Jill Abramson’s Salary Should Have Been Lower Than Her Male Predecessor

Jill Abramson

Rumors are flying. The scuttlebutt is that Jill Abramson, the former executive editor of The New York Times, was paid less than her predecessor, a man, Bill Keller.

Supposedly, she was outraged at the compensation discrepancy. Others have chimed in suggesting that this is heresy.

As a New York Times’ loyalist, I hope she was being paid less than Bill Keller.

The New York Times is a struggling entity. Its revenues are less than half what they were in 2003 when Bill Keller was hired as executive editor. Today the paper is constantly struggling with profitability.  The Times must make strategic investments to survive in the new economy.

At the end of 2013, The New York Times employed 3,529 people. My guess is that 1400 to 2100 of these people were women.  These are real people whose livelihoods need to be protected.

As a person who has run organizations, both large and small, for most of my adult life, I can say the responsible thing to do when a job needs to be replaced at a struggling company is to save money.  Management’s job is to help ensure that all employees in the organization (both male and female) can retain their jobs and be fairly compensated – while ensuring that the entity as a whole continues to survive and prosper.

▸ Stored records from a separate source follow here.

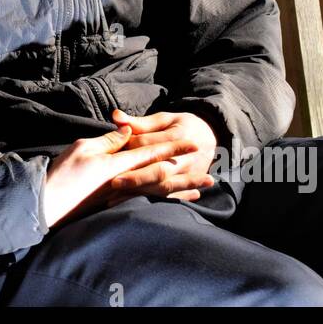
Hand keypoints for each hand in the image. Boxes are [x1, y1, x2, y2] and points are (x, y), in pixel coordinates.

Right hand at [43, 125, 202, 228]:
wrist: (48, 202)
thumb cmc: (62, 174)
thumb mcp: (82, 149)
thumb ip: (108, 141)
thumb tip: (127, 132)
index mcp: (118, 164)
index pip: (152, 153)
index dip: (174, 147)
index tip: (194, 142)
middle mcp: (125, 182)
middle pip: (163, 176)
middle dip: (187, 174)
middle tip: (211, 175)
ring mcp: (122, 197)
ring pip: (159, 192)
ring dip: (183, 190)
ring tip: (204, 189)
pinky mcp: (117, 205)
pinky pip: (148, 203)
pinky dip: (166, 200)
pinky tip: (179, 200)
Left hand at [99, 108, 217, 207]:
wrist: (212, 140)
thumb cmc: (183, 126)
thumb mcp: (165, 119)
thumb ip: (140, 122)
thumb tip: (116, 116)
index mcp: (178, 135)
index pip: (150, 144)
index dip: (130, 148)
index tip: (111, 152)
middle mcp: (185, 157)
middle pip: (159, 169)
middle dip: (137, 177)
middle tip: (114, 183)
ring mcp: (189, 174)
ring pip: (164, 187)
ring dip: (142, 194)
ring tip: (117, 200)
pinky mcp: (187, 186)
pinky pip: (170, 197)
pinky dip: (154, 202)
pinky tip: (134, 207)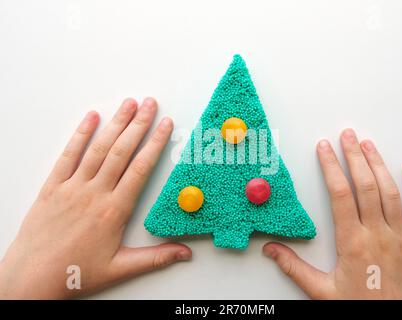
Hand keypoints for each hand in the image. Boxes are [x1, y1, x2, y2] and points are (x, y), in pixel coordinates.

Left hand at [0, 98, 191, 298]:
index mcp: (114, 210)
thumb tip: (185, 253)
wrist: (33, 277)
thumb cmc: (76, 273)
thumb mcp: (121, 268)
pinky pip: (68, 155)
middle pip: (121, 151)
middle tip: (151, 104)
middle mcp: (95, 193)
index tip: (166, 125)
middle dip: (138, 124)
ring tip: (129, 104)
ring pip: (98, 148)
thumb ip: (156, 258)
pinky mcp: (53, 187)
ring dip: (115, 124)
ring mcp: (72, 187)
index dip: (155, 144)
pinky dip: (80, 135)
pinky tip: (92, 118)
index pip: (140, 169)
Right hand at [263, 129, 401, 298]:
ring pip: (391, 192)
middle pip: (366, 185)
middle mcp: (378, 235)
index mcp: (353, 243)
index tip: (324, 148)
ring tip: (368, 144)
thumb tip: (270, 250)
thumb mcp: (322, 291)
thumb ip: (294, 268)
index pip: (339, 194)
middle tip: (346, 135)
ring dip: (379, 164)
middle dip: (354, 156)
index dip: (331, 167)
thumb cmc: (360, 308)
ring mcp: (401, 237)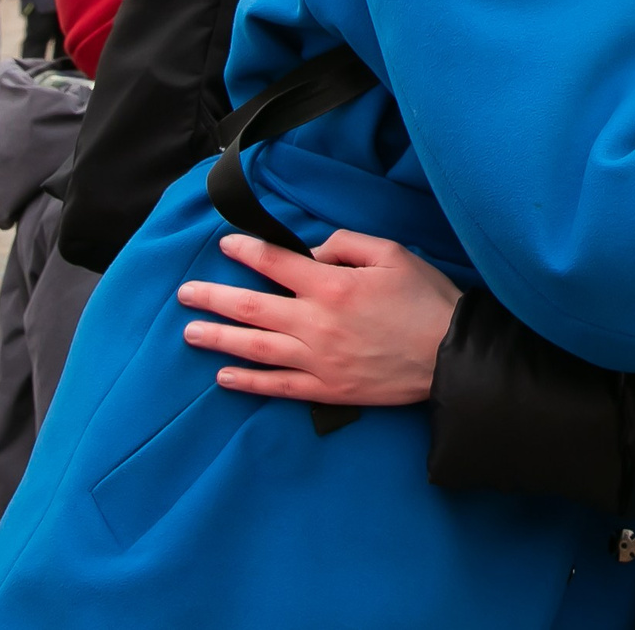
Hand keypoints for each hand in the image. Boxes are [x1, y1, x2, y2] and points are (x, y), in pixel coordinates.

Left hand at [178, 230, 458, 404]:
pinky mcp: (326, 389)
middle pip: (251, 307)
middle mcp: (315, 322)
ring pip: (254, 348)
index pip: (276, 263)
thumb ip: (348, 244)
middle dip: (213, 297)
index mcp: (332, 285)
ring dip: (218, 338)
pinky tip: (223, 378)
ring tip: (190, 332)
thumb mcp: (393, 254)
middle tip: (185, 294)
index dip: (247, 251)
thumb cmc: (425, 299)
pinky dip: (247, 383)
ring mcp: (317, 359)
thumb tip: (314, 249)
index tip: (226, 245)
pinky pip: (277, 386)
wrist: (450, 355)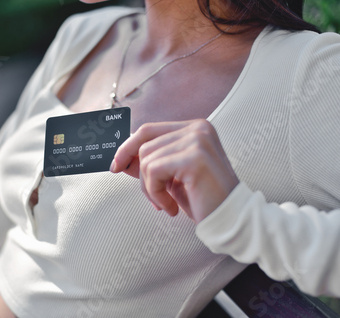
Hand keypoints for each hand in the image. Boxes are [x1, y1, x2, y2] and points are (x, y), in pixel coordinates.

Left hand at [110, 119, 238, 223]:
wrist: (230, 218)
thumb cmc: (202, 199)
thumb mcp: (172, 177)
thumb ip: (151, 162)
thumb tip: (121, 158)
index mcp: (194, 128)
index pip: (148, 130)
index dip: (127, 147)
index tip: (116, 166)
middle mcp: (197, 128)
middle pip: (144, 145)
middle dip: (141, 176)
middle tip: (153, 198)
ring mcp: (197, 140)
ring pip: (147, 160)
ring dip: (150, 189)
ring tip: (167, 204)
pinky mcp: (194, 157)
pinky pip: (154, 171)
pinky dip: (156, 193)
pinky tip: (170, 206)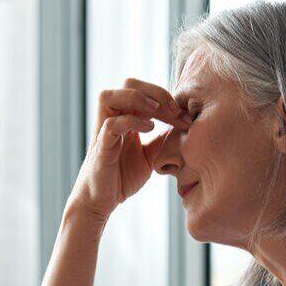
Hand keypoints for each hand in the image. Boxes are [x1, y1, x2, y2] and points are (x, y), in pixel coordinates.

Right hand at [67, 78, 189, 221]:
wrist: (101, 202)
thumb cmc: (121, 178)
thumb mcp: (150, 156)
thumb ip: (162, 139)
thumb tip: (182, 126)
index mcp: (125, 118)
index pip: (144, 91)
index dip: (166, 98)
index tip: (185, 116)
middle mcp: (112, 119)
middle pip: (128, 84)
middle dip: (155, 92)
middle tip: (174, 111)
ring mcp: (103, 131)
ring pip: (110, 96)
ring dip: (138, 99)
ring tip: (158, 114)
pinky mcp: (101, 147)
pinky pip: (110, 124)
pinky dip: (132, 121)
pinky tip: (149, 129)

Naturally, as an outsider I don’t know the specifics of Jill Abramson’s performance, and I can’t weigh in on the appropriateness of her termination   But I can say that had she been paid less — at least in base compensation — than her predecessor when times were better (no pun intended), it would have been the right thing for management to do.

Women, with the same degree of competency and experience as men, should never be paid less when doing the same job, at the same time, for the same organization.  But this is not one of those circumstances.

Finally, Jill Abramson has been replaced by a man.  The responsible thing for The New York Times management to do would be to pay him less than she made.  That’s not sexist, it’s responsible management.